You’re making a lot of assumptions there. It’s trivial to monitor traffic patterns from modern appliances, even if it’s encrypted.
Also, companies have been sharing data with cloud security organisations for years now. There a robust means of assessing the risk. License agreements are a very real thing.
I don't fully disagree, but the only reason why this product is noteworthy is precisely because companies don't trust cloud providers with their data anymore. And while you might be able to prevent data exfiltration by monitoring the traffic patterns, you probably can't prevent sabotage that way.
I’m confused and not sure what you mean.
Are you implying that Google will sell a product that is designed to ‘sabotage’ their own customer’s business? The legal and reputational damage far outweigh the value of stolen information.
Or do you mean that it could be a vector of attack? That can happen with literally any piece of software, hardware, or appliance you install in or out of your datacentre.
> Are you implying that Google will sell a product that is designed to ‘sabotage’ their own customer’s business?
The US government is constantly telling us that the likes of Huawei and Hikvision are doing precisely that, despite being subject to the same risks of reputational damage.

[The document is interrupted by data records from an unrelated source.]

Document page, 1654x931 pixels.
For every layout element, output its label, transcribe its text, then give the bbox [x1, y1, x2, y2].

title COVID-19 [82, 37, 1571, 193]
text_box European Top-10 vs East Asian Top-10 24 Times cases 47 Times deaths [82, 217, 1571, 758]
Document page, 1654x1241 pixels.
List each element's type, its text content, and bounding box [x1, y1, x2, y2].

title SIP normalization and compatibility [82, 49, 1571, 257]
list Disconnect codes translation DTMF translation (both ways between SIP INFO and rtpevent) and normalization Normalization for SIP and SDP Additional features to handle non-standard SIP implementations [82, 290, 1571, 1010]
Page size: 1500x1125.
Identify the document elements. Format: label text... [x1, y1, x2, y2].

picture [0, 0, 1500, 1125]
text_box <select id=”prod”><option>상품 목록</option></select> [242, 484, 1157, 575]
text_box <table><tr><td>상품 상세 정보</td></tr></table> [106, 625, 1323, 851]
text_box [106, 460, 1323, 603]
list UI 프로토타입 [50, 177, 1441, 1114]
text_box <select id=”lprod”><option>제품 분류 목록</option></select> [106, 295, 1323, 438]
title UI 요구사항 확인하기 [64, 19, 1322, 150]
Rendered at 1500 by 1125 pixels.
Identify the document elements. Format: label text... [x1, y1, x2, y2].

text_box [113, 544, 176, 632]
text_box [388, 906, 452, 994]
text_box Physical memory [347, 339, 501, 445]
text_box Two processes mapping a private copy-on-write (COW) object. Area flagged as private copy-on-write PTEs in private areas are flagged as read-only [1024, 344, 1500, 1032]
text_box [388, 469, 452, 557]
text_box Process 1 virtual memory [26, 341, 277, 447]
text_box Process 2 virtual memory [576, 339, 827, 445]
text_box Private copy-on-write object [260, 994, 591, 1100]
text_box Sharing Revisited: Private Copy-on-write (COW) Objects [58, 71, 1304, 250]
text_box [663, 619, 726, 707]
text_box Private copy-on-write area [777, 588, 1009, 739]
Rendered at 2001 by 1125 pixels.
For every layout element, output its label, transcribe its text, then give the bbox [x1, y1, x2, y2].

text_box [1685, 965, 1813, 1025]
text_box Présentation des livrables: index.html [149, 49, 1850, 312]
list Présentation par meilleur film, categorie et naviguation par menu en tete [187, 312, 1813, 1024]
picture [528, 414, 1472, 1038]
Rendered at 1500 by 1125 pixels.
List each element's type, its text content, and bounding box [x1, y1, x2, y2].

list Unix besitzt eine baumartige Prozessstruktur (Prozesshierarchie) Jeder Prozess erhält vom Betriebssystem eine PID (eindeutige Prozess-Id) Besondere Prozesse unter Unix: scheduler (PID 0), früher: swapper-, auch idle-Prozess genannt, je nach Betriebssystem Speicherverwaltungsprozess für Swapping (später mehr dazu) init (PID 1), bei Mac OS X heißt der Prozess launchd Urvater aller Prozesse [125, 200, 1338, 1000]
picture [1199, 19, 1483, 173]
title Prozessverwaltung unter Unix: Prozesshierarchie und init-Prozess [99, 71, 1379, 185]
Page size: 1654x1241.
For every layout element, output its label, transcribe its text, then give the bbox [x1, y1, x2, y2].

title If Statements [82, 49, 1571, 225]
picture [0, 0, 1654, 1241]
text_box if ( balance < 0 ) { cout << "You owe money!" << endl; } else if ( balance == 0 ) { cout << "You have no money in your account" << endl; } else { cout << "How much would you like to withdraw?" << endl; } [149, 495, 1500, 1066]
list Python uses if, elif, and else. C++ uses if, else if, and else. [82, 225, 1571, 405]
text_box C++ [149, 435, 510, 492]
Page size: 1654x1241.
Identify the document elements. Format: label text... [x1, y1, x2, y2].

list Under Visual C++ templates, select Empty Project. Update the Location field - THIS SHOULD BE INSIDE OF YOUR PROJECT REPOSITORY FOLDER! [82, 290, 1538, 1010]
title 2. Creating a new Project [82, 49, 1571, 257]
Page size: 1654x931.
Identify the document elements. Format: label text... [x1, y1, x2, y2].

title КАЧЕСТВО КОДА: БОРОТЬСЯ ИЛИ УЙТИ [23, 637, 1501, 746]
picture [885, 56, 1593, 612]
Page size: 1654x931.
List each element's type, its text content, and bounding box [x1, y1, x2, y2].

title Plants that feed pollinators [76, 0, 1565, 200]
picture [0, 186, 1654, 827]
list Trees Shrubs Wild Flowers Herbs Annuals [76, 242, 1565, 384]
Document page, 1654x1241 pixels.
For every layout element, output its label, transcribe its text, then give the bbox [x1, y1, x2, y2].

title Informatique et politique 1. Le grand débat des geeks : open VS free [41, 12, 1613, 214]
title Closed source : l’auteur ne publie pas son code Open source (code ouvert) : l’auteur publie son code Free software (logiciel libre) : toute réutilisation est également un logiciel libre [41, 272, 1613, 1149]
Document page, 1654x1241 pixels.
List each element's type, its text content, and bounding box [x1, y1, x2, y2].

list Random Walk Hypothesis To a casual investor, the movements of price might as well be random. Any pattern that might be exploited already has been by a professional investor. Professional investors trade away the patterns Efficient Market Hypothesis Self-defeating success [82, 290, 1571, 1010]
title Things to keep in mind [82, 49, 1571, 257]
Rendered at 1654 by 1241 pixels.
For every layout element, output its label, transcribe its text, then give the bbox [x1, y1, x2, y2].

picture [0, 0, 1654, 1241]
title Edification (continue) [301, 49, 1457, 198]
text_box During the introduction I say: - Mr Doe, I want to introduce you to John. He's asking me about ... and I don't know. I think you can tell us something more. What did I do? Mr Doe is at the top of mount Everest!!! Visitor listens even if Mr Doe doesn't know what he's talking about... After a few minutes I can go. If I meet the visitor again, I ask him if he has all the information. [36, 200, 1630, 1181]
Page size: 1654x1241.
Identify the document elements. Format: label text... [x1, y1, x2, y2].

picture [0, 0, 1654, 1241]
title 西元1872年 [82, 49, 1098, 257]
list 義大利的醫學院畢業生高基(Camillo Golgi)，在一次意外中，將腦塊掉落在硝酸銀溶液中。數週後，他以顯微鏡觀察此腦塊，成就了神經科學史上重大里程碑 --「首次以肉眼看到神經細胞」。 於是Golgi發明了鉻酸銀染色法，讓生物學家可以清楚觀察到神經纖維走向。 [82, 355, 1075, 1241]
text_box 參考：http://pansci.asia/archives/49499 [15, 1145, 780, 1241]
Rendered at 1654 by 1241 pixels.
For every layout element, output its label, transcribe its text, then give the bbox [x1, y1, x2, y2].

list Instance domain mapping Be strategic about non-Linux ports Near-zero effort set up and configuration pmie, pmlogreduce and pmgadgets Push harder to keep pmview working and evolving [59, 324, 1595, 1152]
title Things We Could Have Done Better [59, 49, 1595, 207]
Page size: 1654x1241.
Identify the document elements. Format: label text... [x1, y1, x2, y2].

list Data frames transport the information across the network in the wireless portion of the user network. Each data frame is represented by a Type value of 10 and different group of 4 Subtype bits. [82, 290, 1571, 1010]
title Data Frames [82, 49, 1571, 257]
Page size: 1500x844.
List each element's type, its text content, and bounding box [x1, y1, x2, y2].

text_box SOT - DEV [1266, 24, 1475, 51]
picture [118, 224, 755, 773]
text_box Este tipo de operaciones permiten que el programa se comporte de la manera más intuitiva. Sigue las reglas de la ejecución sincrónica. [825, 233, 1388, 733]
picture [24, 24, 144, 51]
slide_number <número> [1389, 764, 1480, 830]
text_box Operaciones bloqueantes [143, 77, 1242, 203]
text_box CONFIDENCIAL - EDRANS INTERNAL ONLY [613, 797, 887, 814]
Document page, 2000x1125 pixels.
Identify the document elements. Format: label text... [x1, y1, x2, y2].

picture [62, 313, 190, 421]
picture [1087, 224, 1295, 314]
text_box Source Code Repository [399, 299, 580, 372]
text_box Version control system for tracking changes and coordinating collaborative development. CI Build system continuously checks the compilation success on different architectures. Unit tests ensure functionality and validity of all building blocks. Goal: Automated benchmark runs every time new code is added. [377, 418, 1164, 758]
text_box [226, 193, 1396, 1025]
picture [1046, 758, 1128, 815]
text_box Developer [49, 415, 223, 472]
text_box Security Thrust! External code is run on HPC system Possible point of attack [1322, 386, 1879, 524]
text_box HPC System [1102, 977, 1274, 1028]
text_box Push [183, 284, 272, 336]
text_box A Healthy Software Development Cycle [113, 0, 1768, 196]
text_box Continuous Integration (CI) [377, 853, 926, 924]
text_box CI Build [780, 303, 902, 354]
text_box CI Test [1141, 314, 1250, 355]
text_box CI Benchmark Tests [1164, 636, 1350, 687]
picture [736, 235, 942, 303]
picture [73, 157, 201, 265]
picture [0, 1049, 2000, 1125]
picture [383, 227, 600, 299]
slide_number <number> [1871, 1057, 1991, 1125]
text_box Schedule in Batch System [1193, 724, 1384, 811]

Of course, the same could be said of everything else in the data centre. It's not like Google are somehow more vulnerable than Juniper or Cisco or Unifi or Dell or Intel or whoever.
It's the same folks it always has been. Google is just trying to win those customer's business that would never have otherwise chosen Google. I'm sure these on prem solutions are not nearly as cost efficient as running the same workloads in Google data centers. Most companies would not pay that difference unless forced to via regulatory requirements.
> don't trust
That and there are various regulatory, political etc. reasons. Also I'm not sure about the "anymore" IMHO a lot more companies trust cloud providers with their data than they did 10-20 years ago .
I would have more problems with it even being on the network before we start talking about exfiltration.
The boxes can run airgapped: https://cloud.google.com/blog/products/ai-machine-learning/r...
Well, TFA appears to be thin on the details, but who says whatever they deploy is phoning home? If you run their model on prem, it wouldn't be a difficult feat to monitor its network traffic. Not to mention limiting it. It would be tricky if it phoned home by design, but if this is all abstracted through tool use or something, it can certainly be audited. And the kind of company that wants this usually doesn't just run random software without understanding and inspecting closely what it does.
This is being sold as an air gapped product, it has to work offline by definition.
Sure you could hide some way of phoning home and deploy it into the SCIF, but would you really want to risk a firing squad to improve some advertising metrics?